[SELECTED PASSAGE — start]
When you’re running your own business from home, it’s easy to become overwhelmed by the magnitude of things that have to be done. You can muddle along for a while, but eventually it will get the better of you and the time will come when you realise, maybe it’s time to crowd source.
But how do you go about it, where do you start?
I had heard about the various methods of crowd sourcing for many years before I actually put it into practice. I had explored the possible avenues but really wasn’t keen on handing over any aspect of my day to day business activities to anyone, especially a complete stranger. Being the control freak that I am I of course didn’t think anyone could do a better job than I.
But, a situation occurred that left me with no choice. On one of my food websites, a site with over 20,000 pages of content of which 2,500 have images, the sponsoring website who allowed me to use their images in exchange for advertising and promotion, had a change of heart and said that if I didn’t pay a licensing fee for the 2,500+ images on the site I’d have to replace them and they gave me three months to do it.
At the same time, I was also working on relaunching another site under a new brand name and new focus and also working with two clients to launch their websites. Overall, I was already working 16 hour days seven days a week. Unless I didn’t sleep, there was absolutely no way I could source, resize and optimise over 2,500 images in three months and replace the ones on the site with them, I needed help.
Although I knew of some crowd sourcing websites, I did some asking around with colleagues and friends as to which ones they’d heard of or used. With the results of my research, I chose a site and posted my first job. Within minutes I had applications for the position, and after sifting through I actually found not one, but four people whose skills I could see I could use straight away, so I decided to give them all a trial task to see how they performed.
Having almost ridiculous expectations of others based on my own work ethic, I knew I had to go about this in a way that wouldn’t scare the bejesus out of my possible new contractors, so I employed my teaching ethos instead and this is how I briefed and have continued to brief my now incredibly loyal, trustworthy and efficient team of crowd sourced contractors.
- I broke all the work I had to get done into individual tasks that once put together was a job spec in itself.
- For each task I created a basic written guideline but then also recorded a screen capture video showing my contractor EXACTLY how and what I wanted them to do. I also recorded and uploaded the video in actual recording dimensions (I didn’t resize it for the web or use zoom and pan key frames). The reason I did this was twofold…
- It’s much easier for the viewers to see exactly what you’re doing so therefore no room for misunderstanding and mistakes and,
- There’s virtually no editing required of the video. Because you’ve selected to produce the video in recording dimensions, there are no automatic key frames added and it’s just a matter of clicking produce and saving the file. This saved me enormous amounts of time and I could literally record and produce an instruction video in a matter of minutes.
- I then uploaded the video to my website and sent the written instructions along with the video link to the contractor.
- They would then review the video and do just one hour of work and send me back what they’d done. I would review and make sure they understood my brief and visual instructions, then give them the go ahead to continue the task.
- Once they’d mastered that part of the project, I do the same for the next piece of it.
[SELECTED PASSAGE — finish]
[RECORD EXTRACTS — start]
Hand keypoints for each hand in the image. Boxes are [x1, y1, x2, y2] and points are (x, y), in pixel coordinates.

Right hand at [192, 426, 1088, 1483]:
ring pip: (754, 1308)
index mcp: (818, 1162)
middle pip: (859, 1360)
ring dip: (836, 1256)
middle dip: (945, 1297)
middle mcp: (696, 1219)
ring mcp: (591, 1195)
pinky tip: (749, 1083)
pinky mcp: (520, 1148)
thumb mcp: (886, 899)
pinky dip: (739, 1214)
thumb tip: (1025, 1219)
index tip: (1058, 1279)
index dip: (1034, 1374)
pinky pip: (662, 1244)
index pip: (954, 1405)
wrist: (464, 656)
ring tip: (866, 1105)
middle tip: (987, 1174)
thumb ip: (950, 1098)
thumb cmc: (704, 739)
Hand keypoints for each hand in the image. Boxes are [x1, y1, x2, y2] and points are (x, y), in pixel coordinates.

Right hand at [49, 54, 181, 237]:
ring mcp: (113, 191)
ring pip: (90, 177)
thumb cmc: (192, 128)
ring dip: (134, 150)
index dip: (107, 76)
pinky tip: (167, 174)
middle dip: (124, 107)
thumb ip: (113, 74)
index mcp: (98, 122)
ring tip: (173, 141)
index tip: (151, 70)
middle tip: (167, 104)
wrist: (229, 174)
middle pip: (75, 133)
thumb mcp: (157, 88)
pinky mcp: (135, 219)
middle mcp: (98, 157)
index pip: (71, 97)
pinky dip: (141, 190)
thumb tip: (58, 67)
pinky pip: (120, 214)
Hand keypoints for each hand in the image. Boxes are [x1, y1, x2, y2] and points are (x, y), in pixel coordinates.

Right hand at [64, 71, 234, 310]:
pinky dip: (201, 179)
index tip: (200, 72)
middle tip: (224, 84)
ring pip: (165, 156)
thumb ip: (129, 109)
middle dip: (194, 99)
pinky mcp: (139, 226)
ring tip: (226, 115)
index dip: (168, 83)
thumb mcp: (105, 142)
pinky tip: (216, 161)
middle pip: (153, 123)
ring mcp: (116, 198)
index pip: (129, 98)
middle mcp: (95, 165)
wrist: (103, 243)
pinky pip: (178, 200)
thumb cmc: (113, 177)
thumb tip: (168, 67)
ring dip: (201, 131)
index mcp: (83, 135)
[RECORD EXTRACTS — finish]
■ **TASK TO CARRY OUT**
Please list every action that the crowd sourcing text above says the writer could not manage alone for the 2,500-plus images on the food website within three months.

■ **YOUR RESPONSE**
- Source the images
- Resize them
- Optimize them
- Replace the ones on the site with them